Data in this exercise:
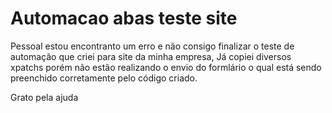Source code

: # Automacao abas teste site

Pessoal estou encontranto um erro e não consigo finalizar o teste de automação que criei para site da minha empresa,
Já copiei diversos xpatchs porém não estão realizando o envio do formlário o qual está sendo preenchido
corretamente pelo código criado.

Grato pela ajuda
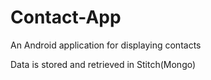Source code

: # Contact-App
An Android application for displaying contacts

Data is stored and retrieved in Stitch(Mongo)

Prompt:
Please return the text of all the material above verbatim, leaving the pictures out.

Result of the exercise:
Source code

: # Automacao abas teste site

Pessoal estou encontranto um erro e não consigo finalizar o teste de automação que criei para site da minha empresa,
Já copiei diversos xpatchs porém não estão realizando o envio do formlário o qual está sendo preenchido
corretamente pelo código criado.

Grato pela ajuda
Source code

: # Contact-App
An Android application for displaying contacts

Data is stored and retrieved in Stitch(Mongo)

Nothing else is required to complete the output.